Moving on, plaintiffs no longer have to show any actual damage to be included in class action suits. One example is the asbestos litigation, where the courts have expanded the right to sue to the point that plaintiffs with only a “likelihood” of becoming ill are collecting. You’ve heard the commercials: “If you have ever been exposed [not necessarily made ill by] to X, Y or Z call now!” Many people truly suffering from asbestos exposure may never recover a dime as company after company goes belly up paying plaintiffs with no apparent injury.
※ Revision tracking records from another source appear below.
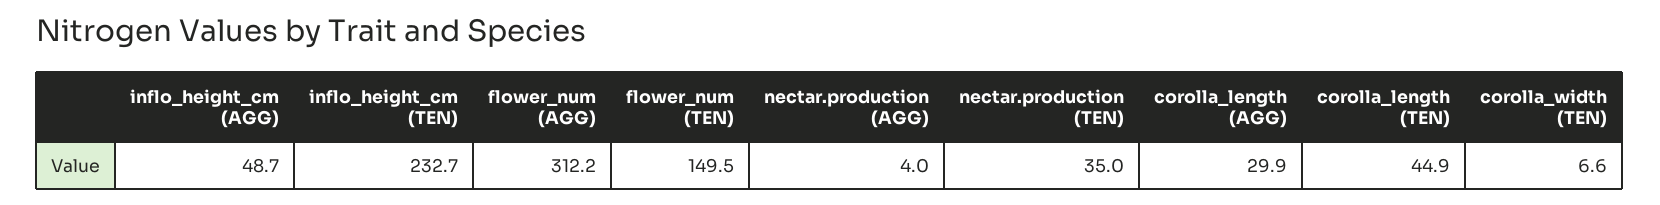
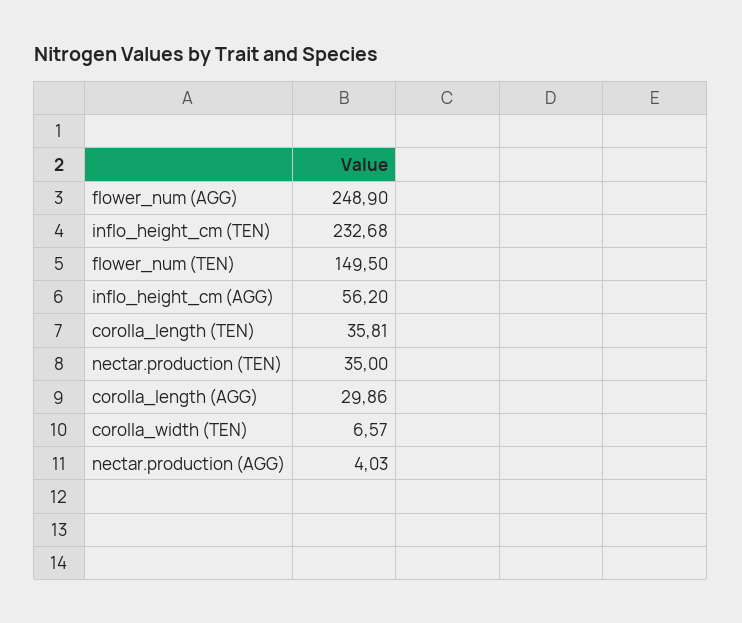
  {
-   "inflo_height_cm (AGG)": 48.7,
+   "inflo_height_cm (AGG)": 56.2,
    "inflo_height_cm (TEN)": 232.68,
-   "flower_num (AGG)": 312.2,
+   "flower_num (AGG)": 248.9,
    "flower_num (TEN)": 149.5,
    "nectar.production (AGG)": 4.03,
    "nectar.production (TEN)": 35,
    "corolla_length (AGG)": 29.86,
-   "corolla_length (TEN)": 44.9,
+   "corolla_length (TEN)": 35.81,
    "corolla_width (TEN)": 6.57
  }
It is interesting to note that plaintiffs’ lawyers are now recognizing the need to keep these companies on life support. They try to pace their attacks and awards against certain industries so that they don’t destroy them completely. If you hear a plaintiff’s lawyer say “We’re going to put big tobacco or gun companies out of business,” that’s just for show. Since there is no notion of double jeopardy in these civil actions, the attorneys can return to feed on these defendants as long as they remain financially viable.